In the Bible, thirst is often used as a metaphor to describe a longing for God.
As Psalm 63:1 says,
O God, you are my God, earnestly I seek you;
my soul thirsts for you.
The trouble is sometimes I don’t feel thirsty.
For my own good physical health, I know I should drink about 8 glasses of water a day. But I often don’t feel like it. Or sometimes when I am thirsty I want something other than water to drink — tea, juice, pop, even coffee now that I’ve learned to like it. I want to drink something more interesting than water — even if I don’t need the extra sugar and calories, even if the caffeine keeps me up at night, even if it’s not as healthy for me.

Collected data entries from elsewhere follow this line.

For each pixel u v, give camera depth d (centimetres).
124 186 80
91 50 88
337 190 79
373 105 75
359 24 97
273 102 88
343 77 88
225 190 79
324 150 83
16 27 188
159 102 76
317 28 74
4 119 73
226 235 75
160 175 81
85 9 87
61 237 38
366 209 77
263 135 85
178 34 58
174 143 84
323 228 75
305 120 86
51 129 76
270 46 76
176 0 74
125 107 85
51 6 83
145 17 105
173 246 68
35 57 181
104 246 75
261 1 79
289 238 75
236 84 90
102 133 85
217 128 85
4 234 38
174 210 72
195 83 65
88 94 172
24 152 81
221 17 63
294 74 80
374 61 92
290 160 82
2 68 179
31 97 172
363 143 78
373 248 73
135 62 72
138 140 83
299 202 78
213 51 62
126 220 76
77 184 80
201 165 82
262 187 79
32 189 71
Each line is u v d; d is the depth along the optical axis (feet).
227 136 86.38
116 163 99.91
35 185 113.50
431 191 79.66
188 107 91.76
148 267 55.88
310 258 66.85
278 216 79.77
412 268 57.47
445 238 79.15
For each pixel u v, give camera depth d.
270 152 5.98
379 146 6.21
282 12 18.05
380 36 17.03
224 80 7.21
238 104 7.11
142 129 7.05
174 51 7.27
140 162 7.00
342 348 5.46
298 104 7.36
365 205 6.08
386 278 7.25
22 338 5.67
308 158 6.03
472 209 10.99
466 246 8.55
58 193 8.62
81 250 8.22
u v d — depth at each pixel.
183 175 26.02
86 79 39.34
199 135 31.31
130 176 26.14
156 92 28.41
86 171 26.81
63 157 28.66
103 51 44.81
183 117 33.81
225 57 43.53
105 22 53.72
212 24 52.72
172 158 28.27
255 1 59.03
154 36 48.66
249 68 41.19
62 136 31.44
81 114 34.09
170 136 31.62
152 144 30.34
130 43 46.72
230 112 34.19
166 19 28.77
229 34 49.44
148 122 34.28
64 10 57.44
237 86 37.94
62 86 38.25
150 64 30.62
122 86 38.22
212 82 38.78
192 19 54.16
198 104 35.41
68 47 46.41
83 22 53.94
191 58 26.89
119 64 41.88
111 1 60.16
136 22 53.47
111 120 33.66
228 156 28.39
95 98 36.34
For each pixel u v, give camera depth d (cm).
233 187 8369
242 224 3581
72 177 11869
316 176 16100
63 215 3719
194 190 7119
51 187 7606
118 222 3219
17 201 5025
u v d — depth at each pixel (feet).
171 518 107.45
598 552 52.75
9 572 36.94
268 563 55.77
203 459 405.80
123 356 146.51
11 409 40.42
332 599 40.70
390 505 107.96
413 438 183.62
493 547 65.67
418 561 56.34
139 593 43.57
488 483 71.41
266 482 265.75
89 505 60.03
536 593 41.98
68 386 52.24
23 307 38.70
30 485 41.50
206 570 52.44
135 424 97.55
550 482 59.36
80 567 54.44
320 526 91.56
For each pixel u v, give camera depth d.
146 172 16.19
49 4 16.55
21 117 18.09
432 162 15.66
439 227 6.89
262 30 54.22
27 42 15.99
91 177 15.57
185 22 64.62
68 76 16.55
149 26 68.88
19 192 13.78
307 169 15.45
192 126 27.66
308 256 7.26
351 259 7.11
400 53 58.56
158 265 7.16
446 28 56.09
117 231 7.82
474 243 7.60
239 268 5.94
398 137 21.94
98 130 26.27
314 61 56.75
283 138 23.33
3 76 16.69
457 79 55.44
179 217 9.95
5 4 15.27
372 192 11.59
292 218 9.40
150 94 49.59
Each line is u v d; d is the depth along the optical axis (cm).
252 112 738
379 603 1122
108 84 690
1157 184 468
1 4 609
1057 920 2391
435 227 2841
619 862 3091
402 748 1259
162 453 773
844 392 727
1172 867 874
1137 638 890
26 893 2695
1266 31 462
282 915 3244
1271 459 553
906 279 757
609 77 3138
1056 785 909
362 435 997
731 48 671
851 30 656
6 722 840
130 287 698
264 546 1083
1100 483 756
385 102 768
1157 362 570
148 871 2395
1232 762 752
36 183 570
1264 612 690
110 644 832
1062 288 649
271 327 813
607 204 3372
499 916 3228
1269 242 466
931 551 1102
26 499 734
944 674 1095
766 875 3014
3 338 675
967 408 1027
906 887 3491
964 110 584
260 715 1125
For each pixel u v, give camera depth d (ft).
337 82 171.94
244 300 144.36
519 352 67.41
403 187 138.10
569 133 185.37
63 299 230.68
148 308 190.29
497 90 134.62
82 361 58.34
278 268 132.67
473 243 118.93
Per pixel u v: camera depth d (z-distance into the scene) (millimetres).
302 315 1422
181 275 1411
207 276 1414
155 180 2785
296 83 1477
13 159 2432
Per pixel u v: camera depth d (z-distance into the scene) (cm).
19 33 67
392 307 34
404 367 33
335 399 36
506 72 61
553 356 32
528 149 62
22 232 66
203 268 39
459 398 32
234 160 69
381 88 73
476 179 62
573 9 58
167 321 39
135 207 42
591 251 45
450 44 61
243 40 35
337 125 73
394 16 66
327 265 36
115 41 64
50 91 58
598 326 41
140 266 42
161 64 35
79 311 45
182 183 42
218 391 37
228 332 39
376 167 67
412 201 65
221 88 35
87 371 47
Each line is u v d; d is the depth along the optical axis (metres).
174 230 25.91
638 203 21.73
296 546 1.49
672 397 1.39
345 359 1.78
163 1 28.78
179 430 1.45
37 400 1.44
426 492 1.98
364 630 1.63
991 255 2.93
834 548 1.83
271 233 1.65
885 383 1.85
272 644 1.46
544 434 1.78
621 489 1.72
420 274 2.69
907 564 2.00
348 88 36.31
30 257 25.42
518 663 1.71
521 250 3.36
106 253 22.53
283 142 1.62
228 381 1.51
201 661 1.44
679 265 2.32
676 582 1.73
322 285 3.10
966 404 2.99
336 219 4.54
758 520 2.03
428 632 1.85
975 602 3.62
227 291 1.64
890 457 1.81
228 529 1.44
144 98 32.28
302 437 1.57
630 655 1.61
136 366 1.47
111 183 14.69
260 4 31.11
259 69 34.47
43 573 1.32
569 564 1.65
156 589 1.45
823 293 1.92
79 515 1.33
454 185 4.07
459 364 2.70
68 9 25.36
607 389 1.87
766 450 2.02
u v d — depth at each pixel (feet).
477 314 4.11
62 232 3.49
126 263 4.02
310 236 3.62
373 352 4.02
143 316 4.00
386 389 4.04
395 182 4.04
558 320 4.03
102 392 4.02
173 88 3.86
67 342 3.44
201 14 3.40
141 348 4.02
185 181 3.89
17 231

It’s like that spiritually sometimes too. Sometimes I just don’t feel thirsty for God, I don’t hunger and thirst for righteousness (Matthew 5:6), I fill myself up with scrolling Twitter or watching tv, the way I might fill myself with Pepsi or coffee, instead of drinking water.
Some of these other things are not exactly bad — some may even be worthwhile — but ultimately they are not enough. Because underneath everything else, I’m thirsty — the human spirit is thirsty — not for more things, not for more physical pleasures, not even for more good works — but thirsty for God.
C.S. Lewis writes in The Weight of Glory and Other Addresses:
Our Lord finds our desires not too strong, but too weak. We are half-hearted creatures, fooling about with drink and sex and ambition, when infinite joy is offered to us, like an ignorant child who wants to go on making mud pies in the slum because he cannot imagine what is meant by the offer of a holiday at the sea. We are far too easily pleased.
In contrast, Psalm 63 is a witness to the psalmist’s thirst for God.
You, God, are my God,
earnestly I seek you (verse 1)
The King James version translates this as “early will I seek thee,” in keeping with the underlying Hebrew expression that originally meant looking for the dawn. For the psalmist out in the desert, that may have literally meant watching for daybreak. But it isn’t the time of day that is the most important here. It’s really a question of priority — whatever time of the day or night, the psalmist sought God “early” in priority — “earnestly” as the New International Version has it.
I will praise you as long as I live,
and in your name I will lift up my hands. (verse 4)
The psalmist includes several references to worship:
I have seen you in the sanctuary
and beheld your power and your glory. (verse 2)
Because your love is better than life,
my lips will glorify you. (verse 3)
Then comes verse 4: “I will praise you as long as I live” — not as long as I feel like it, not as long as it suits me, not as long as I don’t have other plans. I will praise you — as long as I live.
On my bed I remember you;
I think of you through the watches of the night.
Because you are my help,
I sing in the shadow of your wings. (verses 6-7)
In the long watches of the night, while being alert for wild animals, bandits, storms, and enemies, the psalmist kept remembering God’s help. He doesn’t give details here, and the lack of detail invites me to remember how God has helped me in the past. As I reflect on God’s blessings and mercy in my own life, it makes me thirsty for more.
I cling to you;
your right hand upholds me. (verse 8)
On a physical level, I’m told that if I FEEL thirsty, my body is already starting to be dehydrated. I need water even before I start feeling thirsty. On a spiritual level, it’s also true that I need God even when I don’t feel thirsty for God — maybe especially when I don’t feel that spiritual thirst, especially if it’s because I’ve been filling myself up with other things. Yet even in those spiritually dry times, the psalmist reminds me that I can still hold on to God, and God will hold on to me.
Now it’s your turn:
Seeking God through prayer, regular worship, remembering how God has helped me in the past, and other spiritual practices can help re-awaken my thirst for God, even while I realize that faith is a gift (Eph 2:8), and it’s God who draws me into closer relationship. What do you suggest for times of spiritual dryness?